As a service provider, the details of what you do are bound to leave your clients astounded. They may nod their head in agreement, but deep within their hearts, you bet they don’t understand half the things you say.
The onus is on you, as the service provider, to make your clients understand the details of the service you’re rendering.
Some clients want these details to feed their curiosity. Some want to know so that they can understand why you’re charging what you’re charging. Whatever the case may be with your client, the tips below will help you communicate your industry jargon in a way your clients can understand.
How to explain complex concepts to clients
1. Use expressions ‘old you’ would have understood
First things first, put yourself in their shoes.
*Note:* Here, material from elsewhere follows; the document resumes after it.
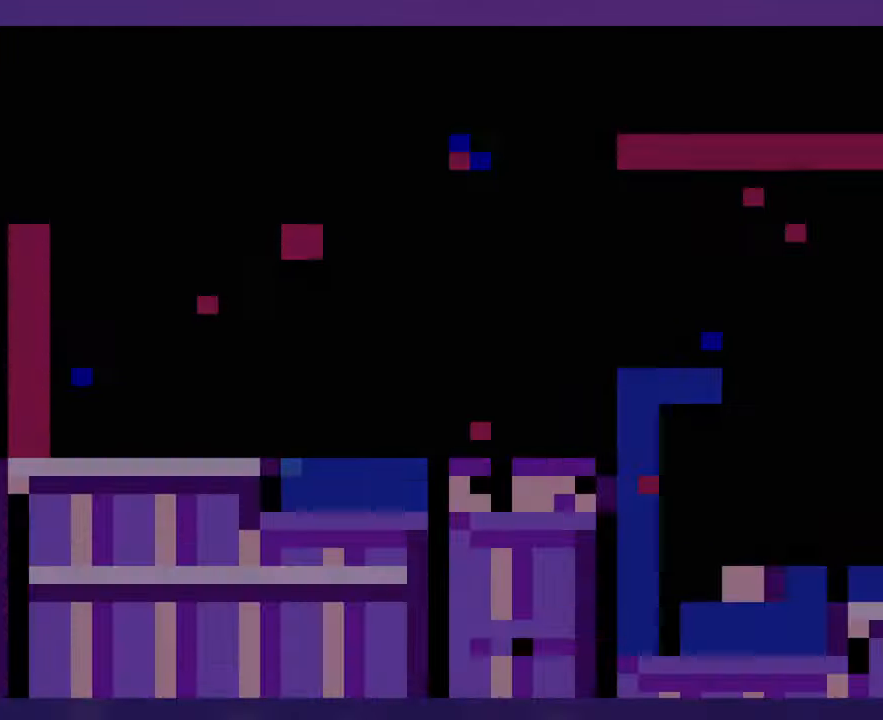
{"buttons": [], "events": []}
Think back to your own level of knowledge before you got into the field, and ask yourself if the ‘old you’ would have understood any of the things you know now.
Obviously, there’s no way you could have understood any of the jargon you now say. In that light, you should talk to your clients as if they’re that ‘old you.’
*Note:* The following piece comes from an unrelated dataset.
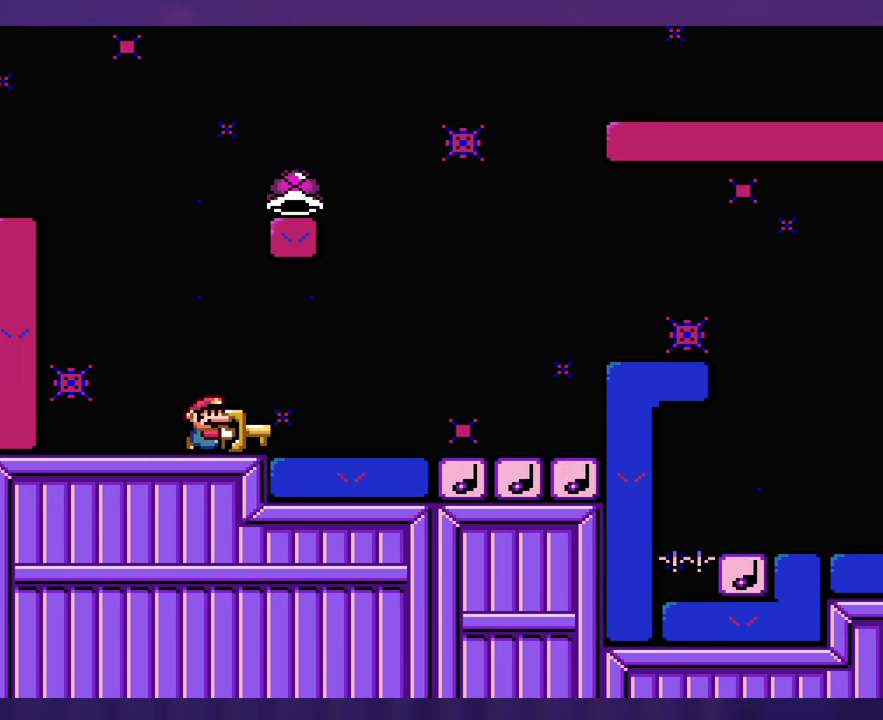
{"buttons": ["DPAD_UP"], "events": [[466, "DPAD_UP", "down"]]}
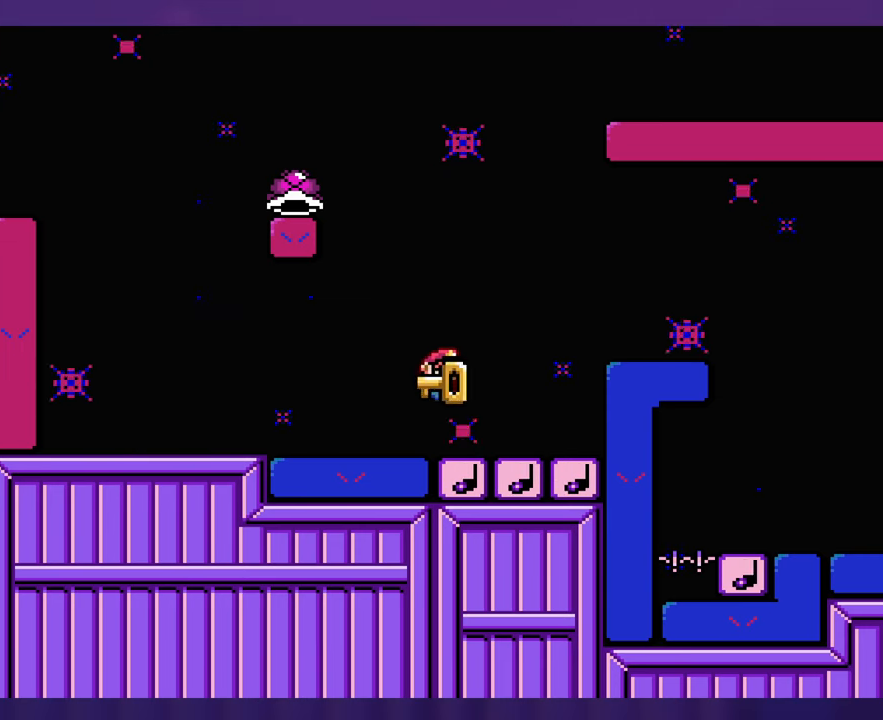
{"buttons": [], "events": [[16, "DPAD_UP", "up"]]}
2. Use visuals rather than text or words
When communicating complex concepts to non-technical clients, your best communication format is visualization. For every word you say, back it up with visuals – e.g., videos, pictures, charts, etc. This way, your clients can see what’s really happening.
For example, let's say you meet a client who wants to get more traffic on their site. Such a client may not understand the difference between paid advertising and SEO. If you tell him the former brings instant results and the latter takes longer, you bet he will ask you to prioritize the former. But real marketers know SEO is better than PPC.
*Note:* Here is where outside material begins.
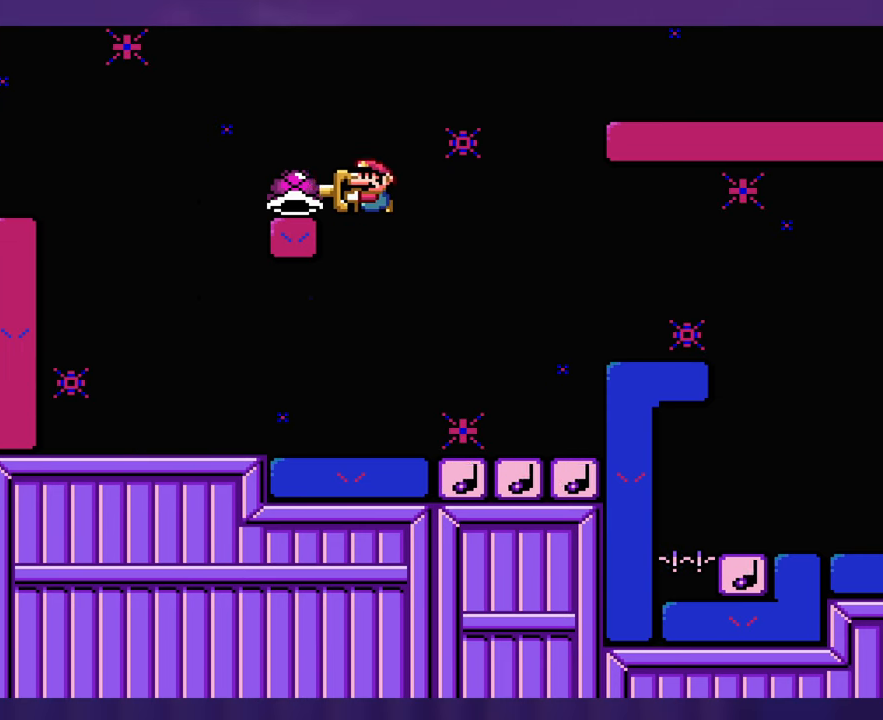
{"buttons": [], "events": []}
However, if you use an online flowchart to depict the pattern of operations and ROI potential of the two, you can bet he will change his mind and select SEO.
That is the power of visualization.
3. Use metaphors and analogies
When speaking with non-technical clients, analogies and metaphors are your biggest weapons. Those two can help you drive your message home without leaving out a detail.
Your clients wouldn't understand your industry jargon, no matter how simple you try to sound. The best way to get them on your wavelength is to bring things they know into the discussion.
By drawing similarities between complex concepts and everyday scenarios, it will be easier for clients to get the hang of what you're saying.
Rather than say Slack is a business communication app, say something like “Slack is the Whatsapp for business.” Chances are your clients use Whatsapp. By creating such an analogy, they can quickly imagine what Slack would look like.
Rather than say backlinks are the most important SEO ranking factor. Say, backlinks are to SEO, what strings are to guitar. Your client might just be hearing the term backlinks for the first time, but he's heard strings and guitar all his life, and he knows what those two mean to each other.
4. Leverage storytelling
Stories have long been human's greatest communication tool. When you're speaking with a client, and it's obvious they don't understand your type of language, just switch to stories.
Even if your statements felt alien initially, stories will change the listener’s perspective. It will give them a clear understanding of how the concepts work. Or, at least, paint them a picture of the implications of the concept.
For example, imagine you’re trying to explain to a client the importance of email marketing and why they need to commit a large fraction of their marketing budget to it. The client may not understand terminologies like Buyer Persona, Bounce Rate, CTA, and so on.
But if you tell them the story of how Sony Playstation used email marketing in 2012 to realize a staggering 508% ROI, you can bet they will be curious to try the approach, too.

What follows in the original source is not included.